Moderator Horst Thieme, der in der Augsburger Poetry-Slam-Szene einen guten Namen hat, fand den richtigen Umgangston mit den fast 200 Zuhörern, die zu 90 Prozent der Altersgruppe der 18- bis 25-Jährigen angehörten und sorgte dafür, dass aus dem Slam keine gediegene Kulturveranstaltung wurde.
Und die Zuhörer ließen sich in den zwei Stunden gerne die zum Teil frei vorgetragenen traurigen, lustigen oder melancholischen Texte und Gedichte „um die Ohren hauen“.
Insgesamt acht Slammer traten jeweils zehn Minuten in zwei Vortragsblöcken ans Mikrofon, an deren Ende jeweils ein Gewinner durch Applaus als Teilnehmer für das Finale gekürt wurde. Die Texte, die das Publikum zu hören bekam, konnten unterschiedlicher nicht sein: Den Start machte Andrea Zuther aus Nürnberg, die in ihrem teils leidenschaftlichen Vortrag einen Bogen zwischen den Fluchterfahrungen ihrer Oma im Zweiten Weltkrieg und den Flüchtenden heute spannte.
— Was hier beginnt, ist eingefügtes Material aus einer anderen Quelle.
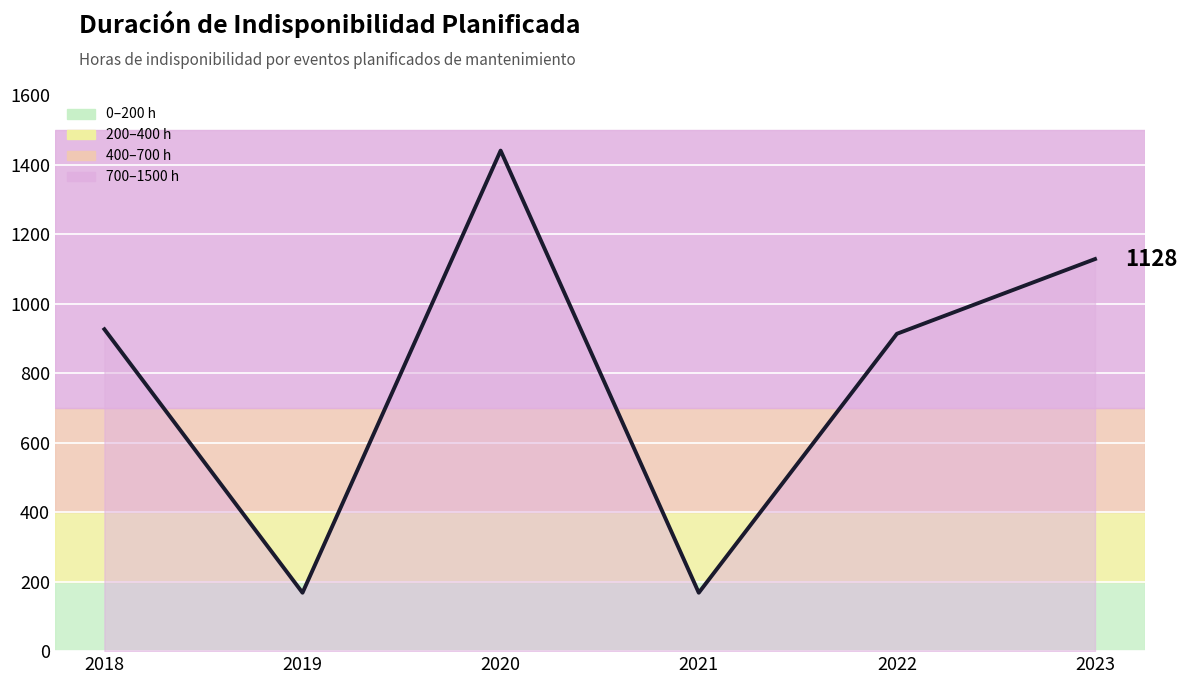

At which category does the chart reach its peak across all series?

2020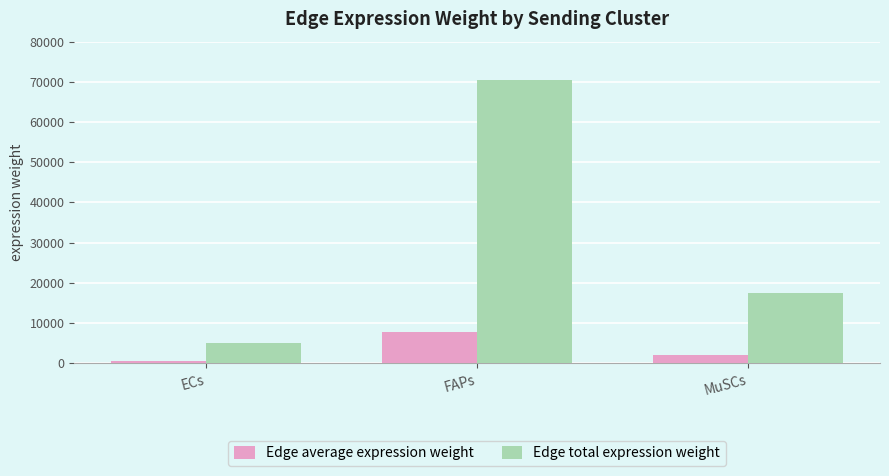

Which series has the widest spread of values?

Edge total expression weight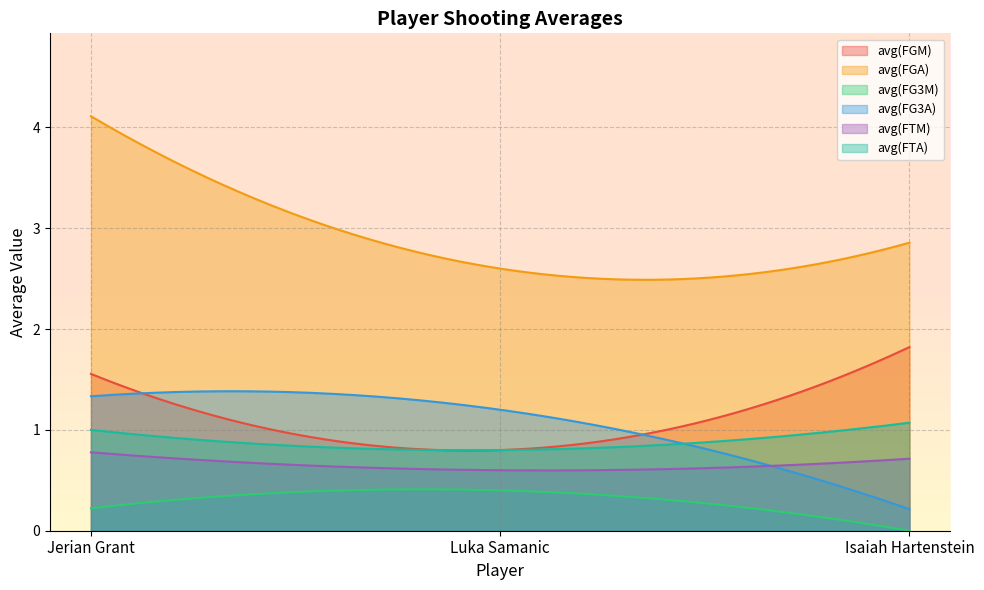

What is the label of the 2nd point from the left?

Luka Samanic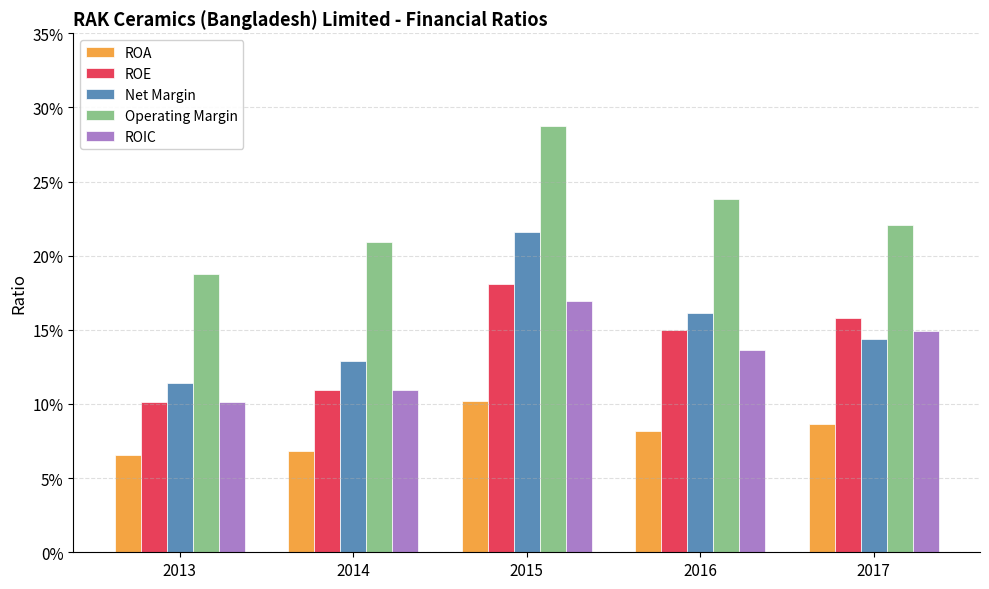

Which label corresponds to the smallest value in the chart?

2013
Darauf folgte Eva Stepkes aus dem Chiemgau, die kritisch-witzig über ihre Erfahrungen mit Vorstellungsgesprächen reflektierte. Der Slammer Mo aus Passau beeindruckte stilistisch und rhetorisch mit seinem spannungsgeladenen Text „Der Geißbock“, als er die Zuhörer in die „finsteren Januarnächte“mitnahm und erschauern ließ. Mit Moritz Gruber und der espritgespickten perspektivlosen Selbstreflexion eines von der Gesellschaft Vernachlässigten und Traumatisierten endete der erste Vortragsblock.
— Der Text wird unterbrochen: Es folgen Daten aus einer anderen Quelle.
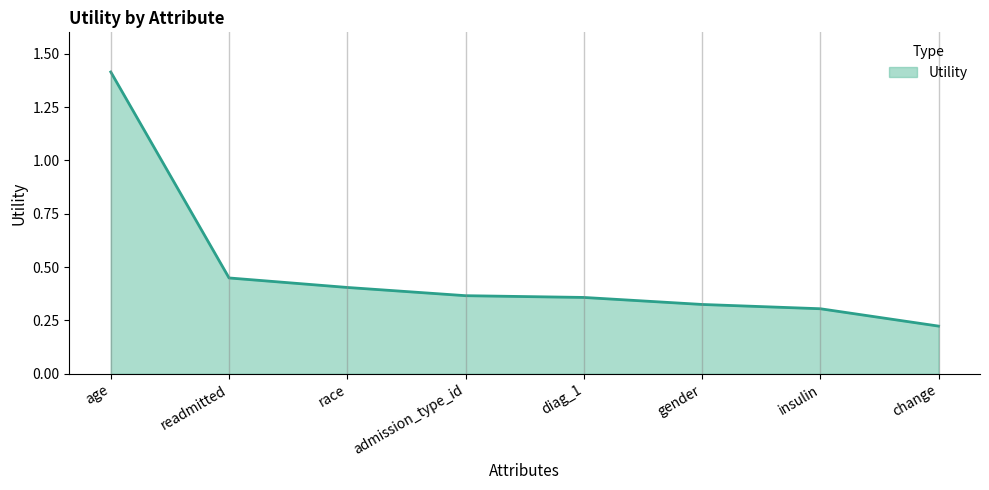

What is the maximum value shown in the chart?

1.4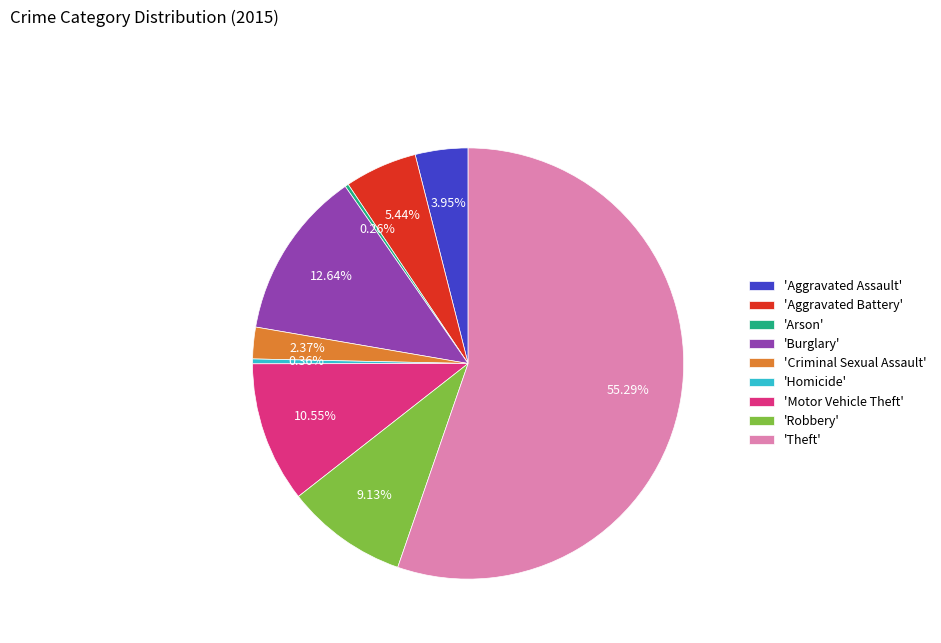

Approximately how many times larger is the value at 'Theft' compared to 'Aggravated Assault'?

14.0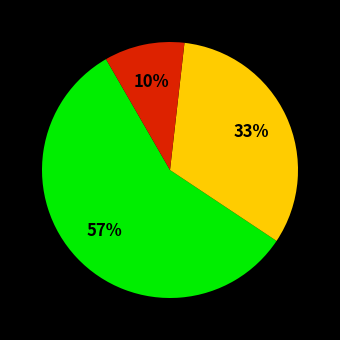

Is there any slice that represents more than half of the pie?

Yes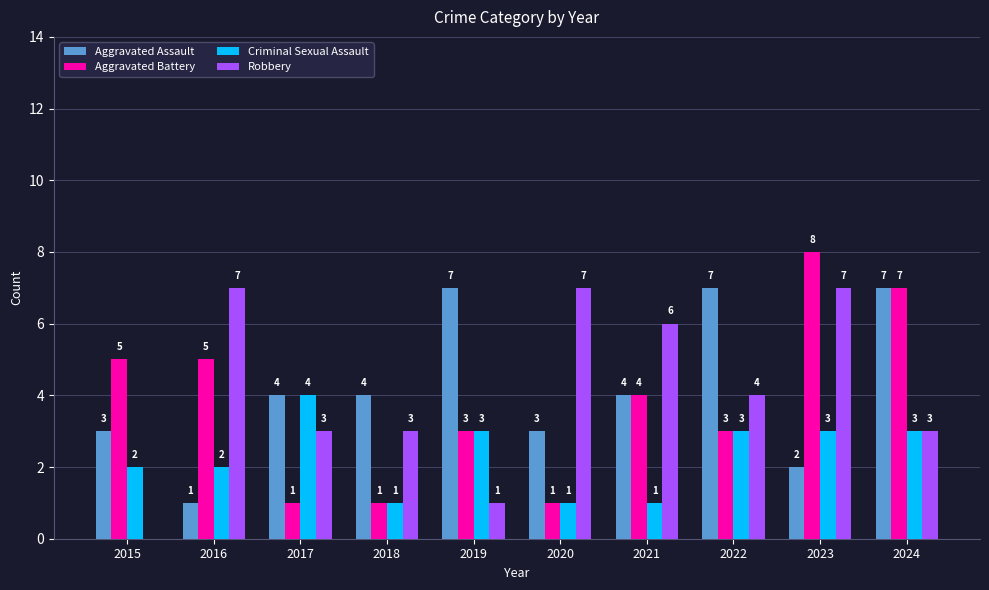

How many categories are shown in the chart?

10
In der Pause wurde unter den Zuhörern bereits über die gehörten Vorträge lebhaft diskutiert. Deutschlehrerin Bernadette König von der Hans-Leipelt-Schule (BOSFOS) in Donauwörth hatte einen Großteil ihrer zwölften Klasse und der Theatergruppe mitgebracht, um ihren Schülern einen „modernen Weg“der Beschäftigung mit literarischen Texten zu eröffnen. Für sie war der Vortrag des Slammers Mo ein hervorragendes Beispiel, das sie der Theatergruppe ans Herz legte. Diese bereite sich gerade auf die Premiere ihres Stücks „Beziehungsweise“nach Ostern vor.
Block zwei eröffnete als jüngster Slammer Robin Fischer aus Königsbrunn mit einer melancholischen emotionsstarken Selbstreflexion. Auf ihn folgten Franz Tea und seine lustigen Vierzeiler über Frösche. Ezgi Zengin aus Augsburg brachte dann mit ihren Erfahrungen als Türkin, die die deutsche Staatsbürgerschaft erworben hat, die Zuhörer zum Lachen. Den Abschluss machte Lucas Fassnacht aus Erlangen. Er amüsierte das Publikum mit „Die Rache des Spießers“.
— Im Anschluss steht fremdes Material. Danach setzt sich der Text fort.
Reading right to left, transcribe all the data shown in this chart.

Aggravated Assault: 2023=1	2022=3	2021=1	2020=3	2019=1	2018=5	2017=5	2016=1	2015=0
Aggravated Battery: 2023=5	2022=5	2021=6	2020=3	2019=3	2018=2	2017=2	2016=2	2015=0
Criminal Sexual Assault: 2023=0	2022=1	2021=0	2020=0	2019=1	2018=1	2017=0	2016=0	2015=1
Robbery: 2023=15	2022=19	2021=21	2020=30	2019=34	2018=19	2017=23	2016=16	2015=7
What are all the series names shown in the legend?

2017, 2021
Im Finale konkurrierten dann mit jeweils fünf Minuten Vortrag Moritz Gruber und Lucas Fassnacht. Und der Publikumsapplaus kürte schließlich Slammer Lucas Fassnacht mit seinem stilistisch und rhetorisch ausgefeilten tragisch-komischen Text von „Frau Klein“, einer Beamtin, die sich eines Tages einen Schnurrbart ins Gesicht malt, zum Gewinner.
Damit war die Veranstaltung aber noch lange nicht aus, und die Zuhörer hatten mit der Band John Garner, die mit ihren selbst geschriebenen Songs und den begleitenden Gitarrenund Akkordeonklängen den Abend umrahmten, noch weiter Anlass, zu applaudieren. Petra Fischer von der AWO Königsbrunn versprach, dass man diese Art Veranstaltung sicher wiederholen wird.